AMC had danced to the rhythm of a different drum for a few years, betting it all on its compact Ramblers during the second half of the ’50s. That lucky and prescient gamble had paid off, with the Rambler reaching third place in domestic sales by 1961. But as the ’60s advanced, with the Big 3 encroaching into compact territory, AMC was to quit with its solo dancing and try to join the rest of the party. To that end, after a one-year interlude in ’62, a 287 CID V-8 was offered once again in the Classic, attuned, and filled with accruements ready to face the sportier V-8 versions of the Big 3’s compacts. It’s this version of the Classic, in 770 Hardtop form, that CL tested in their March 1964 issue.
A bit of backtracking may be necessary at this point. AMC’s master of solo dancing had been company president George W. Romney, who got many to swing to the compact Rambler’s rhythm. But even during his term, a V-8 was offered in the economy range starting in 1957. These earlier V-8s were commended for their performance and handling, though their sales numbers never made up for the effort. It also muddied the waters with the upscale Ambassador V-8.
Starting in 1962, the company’s lineup would be simplified; the last gesture of Romney’s tenure. Only two wheelbases were offered, the 110″ for the American, and the 112″ for the Classic and the Ambassador. The latter two now shared much sheet metal, with V-8 power now being exclusive to the Ambassador. The move paid off, overall production reached new records and even Ambassador sales saw an increase.
AMC was to try a new dance under the guidance of new CEO Roy Abernethy. The new head intended to face the Big 3 directly, hoping to distance the company from the thrifty and homely image Ramblers had acquired.
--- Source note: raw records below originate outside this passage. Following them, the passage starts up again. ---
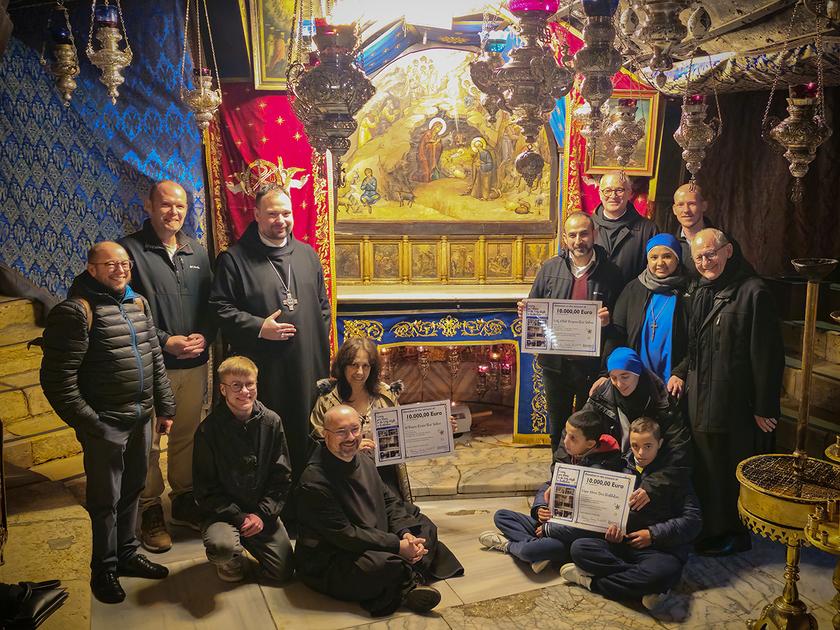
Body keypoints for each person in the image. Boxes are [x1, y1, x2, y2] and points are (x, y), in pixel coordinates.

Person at [39, 241, 174, 604]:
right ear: (92, 268)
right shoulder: (76, 311)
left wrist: (166, 407)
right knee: (105, 500)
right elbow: (57, 380)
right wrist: (92, 423)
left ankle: (127, 554)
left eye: (124, 263)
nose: (120, 269)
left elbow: (154, 359)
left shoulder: (138, 303)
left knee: (132, 489)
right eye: (110, 263)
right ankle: (104, 568)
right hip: (106, 423)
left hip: (142, 417)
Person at [675, 228, 784, 556]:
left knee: (728, 467)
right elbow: (694, 346)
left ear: (728, 251)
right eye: (699, 258)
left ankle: (734, 533)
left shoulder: (753, 292)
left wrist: (765, 406)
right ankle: (708, 528)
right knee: (706, 467)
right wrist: (681, 373)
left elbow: (767, 354)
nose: (705, 262)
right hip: (700, 399)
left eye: (711, 254)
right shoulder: (699, 290)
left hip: (732, 401)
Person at [209, 186, 330, 481]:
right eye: (273, 213)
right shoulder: (235, 259)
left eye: (286, 213)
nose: (281, 220)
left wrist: (312, 344)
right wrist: (259, 328)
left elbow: (323, 307)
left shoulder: (307, 255)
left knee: (307, 430)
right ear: (257, 215)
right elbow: (219, 308)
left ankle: (309, 494)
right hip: (265, 368)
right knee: (269, 437)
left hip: (306, 365)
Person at [295, 405, 464, 617]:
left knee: (422, 524)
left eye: (355, 429)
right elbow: (346, 535)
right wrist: (397, 546)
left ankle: (405, 576)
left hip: (373, 534)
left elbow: (389, 501)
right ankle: (409, 582)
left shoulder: (363, 460)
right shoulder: (314, 482)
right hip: (335, 553)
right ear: (324, 434)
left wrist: (405, 535)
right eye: (341, 432)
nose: (350, 437)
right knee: (378, 566)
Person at [120, 180, 214, 552]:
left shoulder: (199, 252)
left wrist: (204, 335)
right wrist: (164, 340)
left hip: (194, 363)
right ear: (148, 205)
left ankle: (184, 497)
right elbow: (124, 310)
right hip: (150, 364)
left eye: (180, 206)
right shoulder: (130, 251)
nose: (173, 213)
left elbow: (213, 304)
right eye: (166, 205)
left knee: (188, 432)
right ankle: (148, 506)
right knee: (148, 440)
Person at [561, 417, 702, 612]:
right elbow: (608, 507)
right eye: (635, 446)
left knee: (663, 571)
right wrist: (611, 530)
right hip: (624, 544)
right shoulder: (621, 466)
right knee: (580, 548)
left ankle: (591, 583)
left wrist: (653, 535)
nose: (641, 453)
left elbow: (692, 521)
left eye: (648, 446)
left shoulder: (673, 474)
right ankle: (649, 586)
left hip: (659, 549)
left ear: (659, 444)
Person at [519, 211, 624, 454]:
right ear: (565, 238)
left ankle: (585, 473)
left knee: (590, 428)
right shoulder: (549, 268)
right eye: (573, 235)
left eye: (584, 234)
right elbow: (534, 307)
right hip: (556, 366)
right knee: (558, 426)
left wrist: (609, 322)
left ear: (594, 235)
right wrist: (526, 311)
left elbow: (621, 324)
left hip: (591, 366)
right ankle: (559, 475)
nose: (579, 241)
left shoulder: (612, 273)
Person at [478, 410, 622, 573]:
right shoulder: (572, 454)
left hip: (571, 537)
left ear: (589, 443)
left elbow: (590, 522)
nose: (565, 441)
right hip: (552, 522)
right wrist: (540, 507)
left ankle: (509, 546)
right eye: (566, 434)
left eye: (573, 438)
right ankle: (537, 548)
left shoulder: (602, 470)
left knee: (528, 551)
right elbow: (549, 484)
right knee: (502, 516)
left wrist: (549, 530)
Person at [192, 356, 293, 583]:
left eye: (250, 384)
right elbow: (205, 488)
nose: (244, 391)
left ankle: (251, 538)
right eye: (236, 385)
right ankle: (231, 554)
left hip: (260, 511)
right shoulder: (208, 431)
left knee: (283, 572)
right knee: (222, 547)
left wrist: (262, 514)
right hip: (223, 513)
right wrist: (239, 517)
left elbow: (282, 476)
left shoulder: (272, 422)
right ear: (223, 390)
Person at [579, 347, 691, 501]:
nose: (619, 383)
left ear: (637, 373)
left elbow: (678, 451)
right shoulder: (602, 395)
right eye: (613, 377)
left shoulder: (662, 400)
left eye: (625, 376)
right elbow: (575, 432)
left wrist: (651, 487)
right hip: (615, 466)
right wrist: (559, 479)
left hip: (653, 470)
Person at [309, 337, 409, 500]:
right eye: (354, 365)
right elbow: (317, 443)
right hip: (342, 477)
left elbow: (405, 431)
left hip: (383, 474)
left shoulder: (386, 394)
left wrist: (439, 428)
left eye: (365, 366)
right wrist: (351, 448)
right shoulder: (327, 400)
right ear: (343, 366)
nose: (360, 372)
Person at [602, 234, 690, 393]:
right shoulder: (632, 289)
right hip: (635, 381)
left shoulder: (690, 290)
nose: (660, 263)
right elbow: (617, 334)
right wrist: (605, 372)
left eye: (667, 256)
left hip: (674, 382)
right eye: (654, 257)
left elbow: (696, 341)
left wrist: (680, 372)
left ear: (678, 259)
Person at [592, 172, 659, 286]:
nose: (613, 196)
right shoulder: (587, 226)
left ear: (630, 193)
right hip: (594, 298)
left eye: (619, 190)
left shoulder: (648, 229)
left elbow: (655, 270)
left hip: (631, 297)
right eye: (607, 190)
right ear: (600, 194)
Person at [672, 183, 714, 272]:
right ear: (674, 210)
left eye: (692, 204)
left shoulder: (722, 242)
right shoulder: (669, 245)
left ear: (704, 206)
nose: (686, 210)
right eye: (680, 205)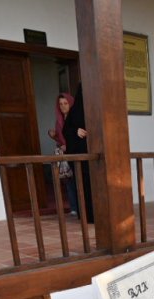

The new Classic V-8 was an early effort in those ambitions; “… to compete in the current trend toward smooth strong power in lower-priced cars, AMC has created… the 287CID V-8 in the Classic… this competes nicely in power and performance with the 283 V-8 Chevy II and Chevelle, the 289 V-8 Fairlane, the 260 V-8 Falcon, and the new 273 V-8 Valiants and Darts…” And with a price tag of $105 over the regular 6-cyl., the reviewers considered the package a bargain.
Extra power and luxury options were becoming the norm in the US domestic compact segment, and the new upgrades gave the Classic V-8 the cold specs to join the fray. Besides higher performance numbers, the V-8 allocated more power to the many amenities present in the test’s 770 hardtop; “… the Classic V-8 buyer gets improvements in electrical system, brakes, suspension and drivetrain components over those in the 6-cyl. Classic… this month’s Rambler, has an extremely high ‘plush’ factor… the ’64 Rambler Classic V-8 is long on comfort… and cruising ability…”
On the other hand, handling greatly suffered with the added V-8. While the model had the suspension and drivetrain upgrades expected in a higher-performing model; “the Classic V-8’s cornering is classic understeer, magnified… it plows through corners with the front trying to maintain a straight line… (with) a tendency to skip about, breaking traction at the slightest provocation…” It probably didn’t help matters that the 287 V-8 offered in the Classic was just a small-bore version of AMC’s already obsolete 327 V-8. Not a lightweight mill to begin with, leading to a 59/41 weight distribution on the hardtop.
At some point, a frustrated Abernethy is quoted as saying “… how long does it take to change an image?” Despite AMC’s efforts, the Classic remained inextricably linked to sensible frugality. The 6-cyl. carried on as the Rambler’s chore product; out of 206,300 Classics built for ’64, only 11,900 were 770 hardtops with V-8 power. Total sales were receding as well, with AMC dropping to 8th place overall by the closing of the year. Ambassador numbers also suffered, doing about half the business it had done for ’63.
For ’65, the company would keep following the Big 3’s tune, with ever-diminishing returns. A larger Ambassador and the Marlin fastback would arrive, but no matter what moves it made, AMC would remain an outsider in the party.